§ **Task to complete**:
Can you carry on the conference listing below about soil organic matter analysis, starting right after its last line?

Japan Geoscience Union Meeting 2016

Presentation information


Symbol M (Multidisciplinary and Interdisciplinary) » M-IS Intersection

[M-IS06] Biogeochemistry

Sun. May 22, 2016 1:45 PM - 3:15 PM A03 (APA HOTEL&RESORT TOKYO BAY MAKUHARI)

Convener:*Muneoki Yoh(Tokyo University of Agriculture and Technology), Hideaki Shibata(Field Science Center fot Northern Biosphere, Hokkaido University), Naohiko Ohkouchi(Japan Agency for Marine-Earth Science and Technology), Youhei Yamashita(Faculty of Environmental Earth Science, Hokkaido University), Chair:Yoshiyuki Inagaki(Forestry and Forest Products Research Institute), Kazumichi Fujii(Forestry and Forest Products Research Institute), Rota Wagai(National Institute for Agro-Environmental Sciences, Carbon & Nutrient Cycling Division), Kazuya Nishina(National Institute for Enviromental Studies)

3:00 PM - 3:15 PM

[MIS06-18] Molecular level characterization of soil organic matter by using XRD and FTICR-MS

*Kosuke Ikeya1,2, Tatsuo Hikage2, Shigeo Arai2, Rachel L. Sleighter3, Patrick G. Hatcher3, Akira Watanabe2 (1.National Institute for Agro Environmental Sciences, 2.Nagoya University, 3.Old Dominion University)

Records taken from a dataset
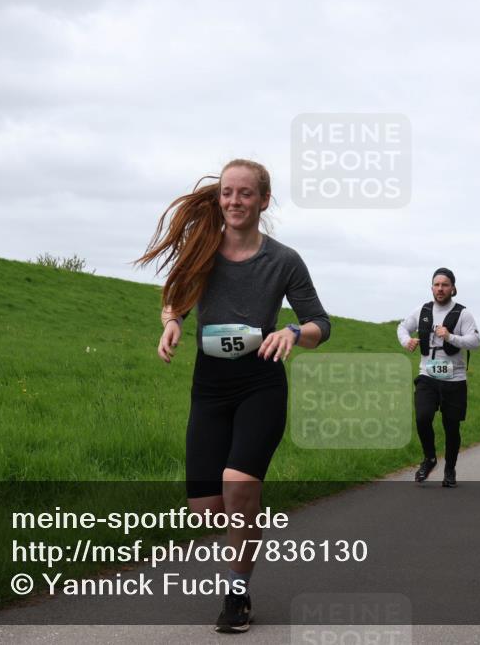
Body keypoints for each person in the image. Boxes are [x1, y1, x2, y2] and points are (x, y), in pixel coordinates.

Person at [136, 159, 332, 633]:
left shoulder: (283, 260)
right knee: (205, 508)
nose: (234, 201)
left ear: (263, 201)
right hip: (209, 385)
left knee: (238, 487)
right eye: (228, 192)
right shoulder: (201, 247)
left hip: (261, 382)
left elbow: (320, 325)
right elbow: (175, 296)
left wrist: (290, 331)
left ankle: (237, 595)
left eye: (246, 193)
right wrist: (172, 323)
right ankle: (247, 527)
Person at [397, 268, 480, 488]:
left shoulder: (463, 314)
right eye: (436, 284)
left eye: (445, 285)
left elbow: (475, 342)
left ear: (453, 288)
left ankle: (450, 469)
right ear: (432, 287)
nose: (440, 288)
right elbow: (402, 327)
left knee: (451, 427)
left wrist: (450, 337)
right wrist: (406, 341)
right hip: (427, 375)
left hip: (454, 379)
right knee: (422, 417)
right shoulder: (423, 310)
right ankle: (430, 458)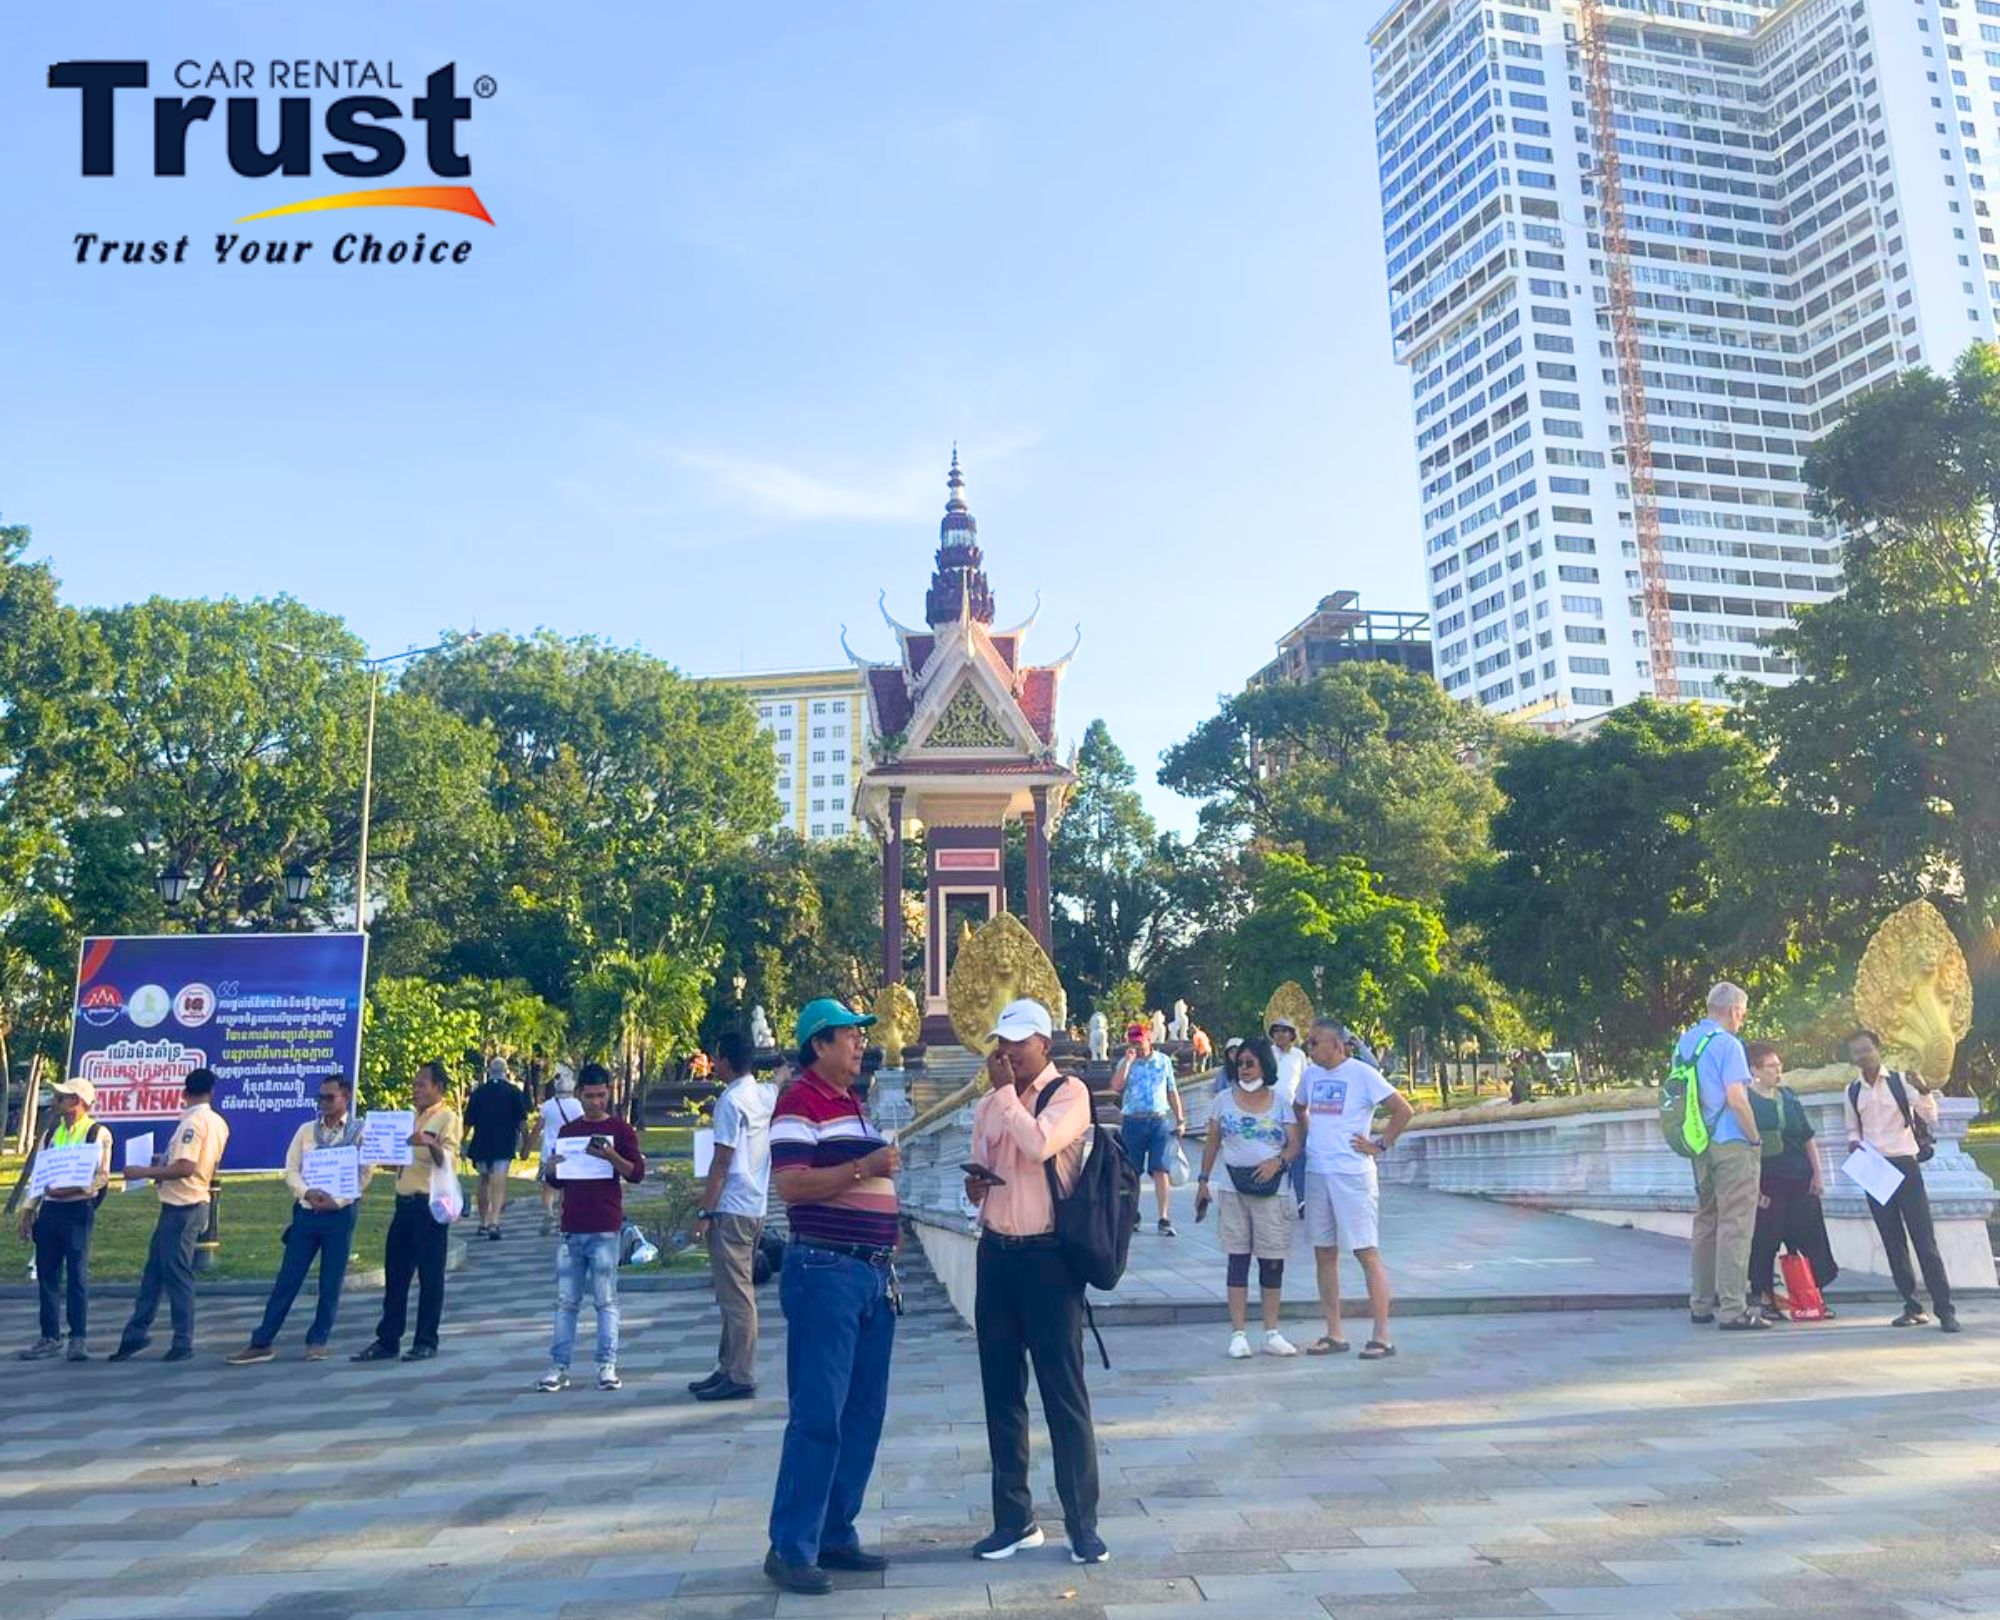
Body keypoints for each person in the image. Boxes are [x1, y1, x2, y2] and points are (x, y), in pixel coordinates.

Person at [763, 998, 899, 1596]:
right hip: (825, 1270)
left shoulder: (852, 1103)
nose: (860, 1044)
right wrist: (863, 1168)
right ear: (818, 1044)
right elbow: (792, 1185)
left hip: (870, 1275)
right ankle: (791, 1545)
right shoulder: (799, 1100)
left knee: (862, 1413)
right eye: (850, 1036)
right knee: (819, 1413)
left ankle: (835, 1531)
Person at [964, 998, 1106, 1567]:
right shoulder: (987, 1105)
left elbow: (1039, 1144)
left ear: (1044, 1044)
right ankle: (1013, 1519)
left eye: (1020, 1042)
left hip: (1049, 1261)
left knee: (1062, 1393)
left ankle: (1082, 1523)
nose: (1009, 1052)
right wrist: (974, 1189)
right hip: (996, 1255)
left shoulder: (1069, 1094)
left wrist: (1004, 1095)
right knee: (1001, 1393)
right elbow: (982, 1169)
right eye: (1004, 1041)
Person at [226, 1074, 369, 1364]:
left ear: (346, 1097)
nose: (324, 1104)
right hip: (306, 1213)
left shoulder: (360, 1132)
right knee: (288, 1278)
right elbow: (291, 1169)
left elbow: (364, 1173)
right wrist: (307, 1193)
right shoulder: (306, 1130)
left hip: (340, 1214)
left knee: (331, 1280)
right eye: (320, 1098)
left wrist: (337, 1200)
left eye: (330, 1098)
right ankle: (262, 1340)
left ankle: (318, 1339)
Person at [1295, 1018, 1413, 1360]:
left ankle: (1381, 1336)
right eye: (1310, 1042)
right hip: (1318, 1171)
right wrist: (1308, 1139)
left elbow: (1403, 1110)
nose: (1311, 1048)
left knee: (1365, 1251)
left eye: (1316, 1042)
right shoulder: (1310, 1075)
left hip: (1352, 1174)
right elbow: (1299, 1106)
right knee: (1324, 1252)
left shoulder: (1362, 1074)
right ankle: (1334, 1332)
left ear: (1337, 1044)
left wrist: (1380, 1144)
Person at [537, 1063, 645, 1391]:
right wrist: (551, 1169)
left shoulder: (621, 1131)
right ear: (579, 1095)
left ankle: (606, 1365)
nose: (595, 1103)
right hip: (572, 1227)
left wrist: (611, 1156)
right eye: (589, 1096)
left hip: (604, 1227)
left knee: (605, 1300)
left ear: (608, 1094)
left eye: (601, 1096)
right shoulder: (569, 1132)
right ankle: (558, 1366)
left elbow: (636, 1173)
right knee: (566, 1301)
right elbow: (556, 1178)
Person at [110, 1068, 231, 1363]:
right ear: (211, 1092)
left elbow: (185, 1167)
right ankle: (136, 1333)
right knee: (154, 1272)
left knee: (176, 1275)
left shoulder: (192, 1123)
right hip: (189, 1203)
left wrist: (145, 1171)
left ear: (183, 1092)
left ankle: (182, 1340)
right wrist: (158, 1163)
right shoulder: (217, 1122)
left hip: (183, 1205)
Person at [1195, 1036, 1302, 1360]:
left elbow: (1295, 1143)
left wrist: (1277, 1163)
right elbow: (1212, 1142)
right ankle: (1238, 1333)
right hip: (1233, 1188)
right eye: (1239, 1063)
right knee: (1237, 1258)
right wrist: (1203, 1181)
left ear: (1264, 1066)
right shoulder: (1223, 1100)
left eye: (1250, 1063)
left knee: (1271, 1260)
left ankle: (1272, 1331)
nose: (1243, 1069)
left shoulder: (1281, 1100)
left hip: (1272, 1191)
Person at [1844, 1029, 1957, 1333]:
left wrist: (1923, 1092)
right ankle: (1912, 1305)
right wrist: (1854, 1143)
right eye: (1856, 1052)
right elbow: (1853, 1128)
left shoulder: (1899, 1082)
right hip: (1874, 1169)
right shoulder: (1853, 1091)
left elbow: (1930, 1117)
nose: (1863, 1056)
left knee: (1924, 1240)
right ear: (1851, 1057)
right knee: (1892, 1241)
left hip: (1905, 1165)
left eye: (1867, 1049)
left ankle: (1945, 1309)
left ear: (1877, 1049)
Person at [352, 1061, 462, 1363]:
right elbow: (400, 1158)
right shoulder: (408, 1118)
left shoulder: (446, 1118)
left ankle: (426, 1340)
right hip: (403, 1204)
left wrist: (428, 1142)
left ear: (438, 1088)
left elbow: (449, 1160)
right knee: (396, 1274)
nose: (416, 1090)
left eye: (422, 1084)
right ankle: (388, 1339)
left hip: (430, 1205)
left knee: (430, 1276)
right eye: (414, 1084)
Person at [690, 1030, 774, 1402]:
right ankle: (727, 1365)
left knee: (737, 1296)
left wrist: (705, 1210)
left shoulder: (730, 1100)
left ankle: (741, 1373)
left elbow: (721, 1161)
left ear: (723, 1059)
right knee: (731, 1292)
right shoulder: (764, 1094)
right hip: (754, 1204)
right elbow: (785, 1076)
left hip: (731, 1205)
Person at [1681, 982, 1767, 1332]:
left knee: (1705, 1222)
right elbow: (1737, 1098)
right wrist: (1755, 1138)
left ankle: (1700, 1303)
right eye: (1742, 1014)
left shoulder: (1687, 1041)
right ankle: (1733, 1308)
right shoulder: (1728, 1044)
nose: (1742, 1021)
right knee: (1735, 1224)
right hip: (1731, 1143)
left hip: (1699, 1143)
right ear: (1733, 1011)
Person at [15, 1078, 113, 1362]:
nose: (56, 1101)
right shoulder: (51, 1134)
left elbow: (101, 1176)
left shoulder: (97, 1133)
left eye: (62, 1097)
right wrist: (28, 1209)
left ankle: (78, 1338)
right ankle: (49, 1336)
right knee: (47, 1274)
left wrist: (73, 1189)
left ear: (78, 1101)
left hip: (77, 1210)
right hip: (50, 1211)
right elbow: (39, 1175)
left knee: (77, 1276)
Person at [1744, 1042, 1837, 1323]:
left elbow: (1808, 1137)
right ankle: (1764, 1296)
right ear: (1755, 1070)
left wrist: (1817, 1174)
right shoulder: (1747, 1101)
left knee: (1810, 1237)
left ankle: (1811, 1294)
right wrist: (1754, 1187)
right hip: (1769, 1181)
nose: (1777, 1071)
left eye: (1778, 1065)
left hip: (1799, 1177)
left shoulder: (1789, 1097)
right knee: (1765, 1240)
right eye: (1771, 1066)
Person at [1111, 1021, 1183, 1236]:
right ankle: (1133, 1213)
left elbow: (1172, 1091)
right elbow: (1116, 1086)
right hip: (1133, 1120)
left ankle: (1163, 1217)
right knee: (1132, 1171)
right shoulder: (1126, 1062)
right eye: (1132, 1041)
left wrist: (1180, 1118)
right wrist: (1128, 1062)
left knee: (1161, 1169)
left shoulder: (1163, 1061)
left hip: (1158, 1120)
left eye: (1139, 1041)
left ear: (1148, 1039)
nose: (1137, 1045)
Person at [464, 1056, 529, 1240]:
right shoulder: (513, 1092)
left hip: (481, 1143)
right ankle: (494, 1222)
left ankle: (483, 1222)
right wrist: (526, 1143)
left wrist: (461, 1142)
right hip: (504, 1143)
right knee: (498, 1182)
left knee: (483, 1181)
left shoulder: (479, 1092)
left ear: (489, 1072)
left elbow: (468, 1121)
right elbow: (522, 1121)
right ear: (506, 1071)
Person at [537, 1069, 583, 1236]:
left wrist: (527, 1146)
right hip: (568, 1151)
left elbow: (538, 1127)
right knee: (566, 1187)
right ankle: (562, 1219)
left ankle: (548, 1211)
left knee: (547, 1185)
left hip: (548, 1152)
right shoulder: (577, 1105)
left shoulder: (548, 1105)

§ **Task answer**:
Keywords:soil organic matter, X-ray diffraction, condensed aromatics

Soil organic matter (SOM) includes metabolites and decomposed products of plants/organism and those products having different degrees of humification (or darkness). The SOM plays important roles associated with crop productivity and carbon sequestration. To understand the dynamics/functions of SOM, chemical structure of SOM is to be clarified. The molecular recalcitrance of SOM is one of their stabilization mechanisms in soils. Condensed aromatic components that could derive from char have been considered as the recalcitrant components. Here, we highlight our studies on the chemical characterization of soil humic acids (HAs), especially for condensed aromatic components.
Materials and methods
Humic acids (HAs) were prepared from ten Japanese soils to cover varying degrees of humification according to NAGOYA method. The degree of humification of HAs was evaluated with the absorbance at 600 nm per mg C mL-1 (A600/C) and the ratio of absorbances at 400 and 600 nm on a logarithmic scale [log(A400/A600)]. Based on these two variables, HAs were classified into four types: Rp < P < B < A, with the degree of humificaiton increasing in this order.
The XRD profile was measured following to Fujimoto and Shiraishi (2004). The XRD profiles were analyzed by using Carbon Analyzer DiHiGa Series 2007 software (Ryoka Systems Inc., Tokyo). The composition of carbon layer planes on a weight basis was obtained by fitting the XRD profile to theoretical profiles. The FTICR-MS was performed according to Sleighter and Hatcher (2008). The molecular formulas assigned were examined using the van Krevelen diagram and Kendrick mass defect (KMD) analysis that focusing on condensed aromatic structure.
1) The 11 band analysis indicated that the radius size of the carbon layer planes in HAs ranged from 0.48–1.68 nm, corresponding to 4- to 37-ring condensed aromatics.
2) The contents of the total and larger carbon layer planes were larger in HAs with both darker color and larger aromatic carbon content.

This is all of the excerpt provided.